I am not really a big fan of micro-benchmarks, because it is so hard to get them right. If you really want, I can take a stab at breaking things down in more detail later. However, I think it's probably a waste of time; the old core.checkedint implementation is already fast enough that, with a good optimizer (by which I mean GDC), the performance boost from enabling intrinsics is barely noticeable.

Compared to bitwise equivalents, the kind of test logic used in the old implementation looks slow, but in reality it is highly amenable to optimization and superscalar execution.

If this pull request is accepted, it should be for some reason other than runtime performance.

Sep 29 '15 16:09 tsbockman

If this pull request is accepted, it should be for some reason other than runtime performance.

Agree. I tried to improve the whole module implementation style.

Sep 29 '15 17:09 denis-sh

This is a && b / c != d, parenthesis really does help make it clear at a glance just exactly what it is doing.

Readded.

I would really rather put the && at the end of the first line

Changed as I'm probably the only one here using such style and ignoring Code Complete.

Sep 29 '15 17:09 denis-sh

I am not really a big fan of micro-benchmarks

Let's please add them anyhow. Number of instructions and latency is a good proxy, though you can hardly measure the impact on the branch cache.

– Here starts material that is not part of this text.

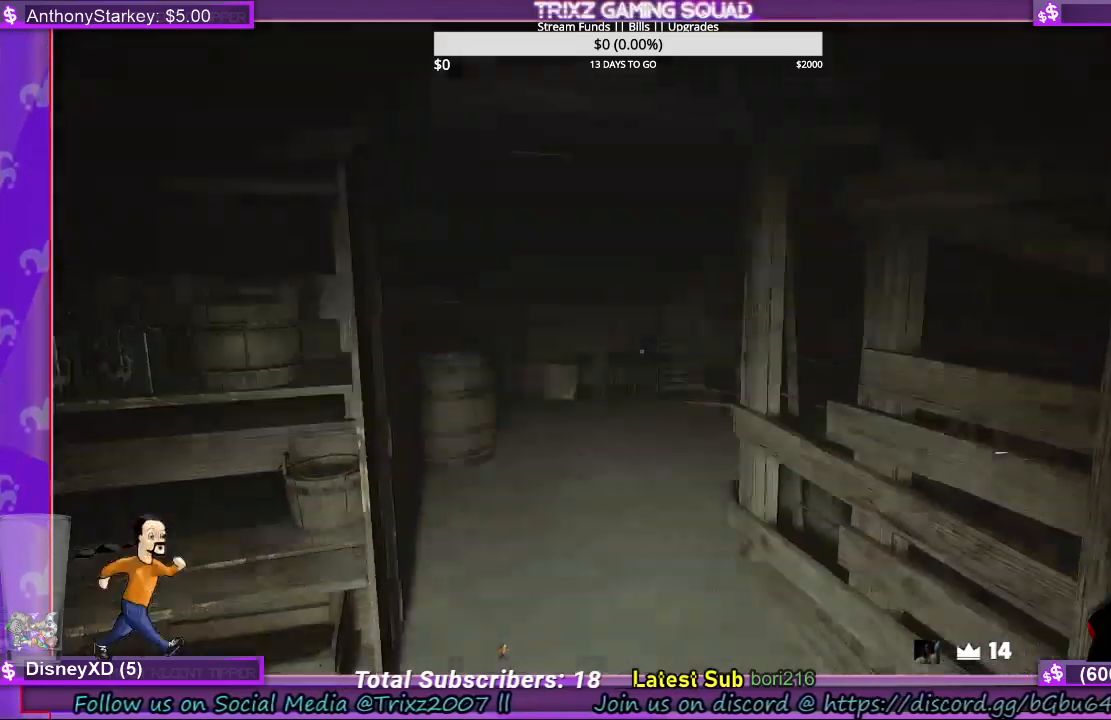
{"keys": ["d"], "mouse": [], "events": [[67, "w", "up"], [433, "d", "down"]]}
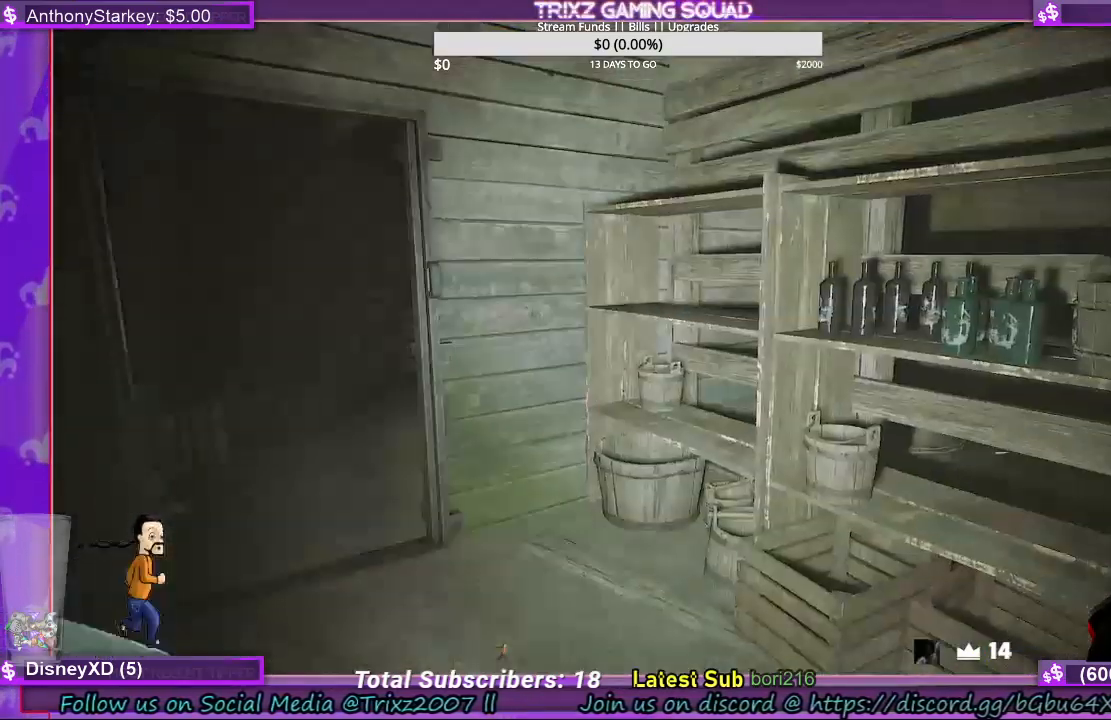
{"keys": ["w"], "mouse": [], "events": [[200, "w", "down"], [400, "d", "up"]]}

Sep 29 '15 17:09 MartinNowak

Looks good, maybe add a few microbenchmarks to https://github.com/D-Programming-Language/druntime/tree/master/benchmark.

Not sure about benchmarks. For now I only can describe resulting machine code.

This is what Clang does (one can see full (a < 0) != (b < 0) optimization applied):

adds(int, int, bool*):
    lea eax, [rsi + rdi]
    xor esi, edi
    js  .LBB0_3
    xor edi, eax
    jns .LBB0_3
    mov byte ptr [rdx], 1
.LBB0_3:
    ret

and this is what GCC does (just direct shifting and comparison, looks rather slow):

adds(int, int, bool*):
    leal    (%rdi,%rsi), %eax
    shrl    $31, %esi
    shrl    $31, %edi
    cmpb    %dil, %sil
    jne .L4
    movl    %eax, %ecx
    shrl    $31, %ecx
    cmpb    %cl, %sil
    je  .L4
    movb    $1, (%rdx)
.L4:
    rep ret

So yes, one have to use (a ^ b)._signBit or GCC will not optimize it (but if one does use ^, GCC will produce the same assembly as Clang's shown above).

Sep 29 '15 17:09 denis-sh

@MartinNowak

Looks good, maybe add a few microbenchmarks to https://github.com/D-Programming-Language/druntime/tree/master/benchmark.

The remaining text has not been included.